- **Task brief**
Would you set down the data that follows, word for word, without any pictures?

_____

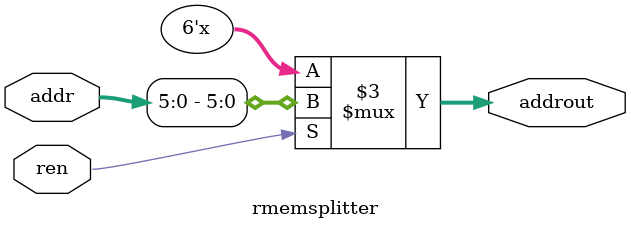
<source format=v>

module rmemsplitter(input ren, input[63:0]addr, output reg [5:0]addrout);
    
    always @*
    begin
        if (ren)
        begin
            addrout[5:0] = addr[5:0];
        end else begin
            addrout[5:0] = 6'bxxxxxx;
        end
    end
endmodule

</source>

_____

- **Problem solution**
<source format=v>

module rmemsplitter(input ren, input[63:0]addr, output reg [5:0]addrout);
    
    always @*
    begin
        if (ren)
        begin
            addrout[5:0] = addr[5:0];
        end else begin
            addrout[5:0] = 6'bxxxxxx;
        end
    end
endmodule

</source>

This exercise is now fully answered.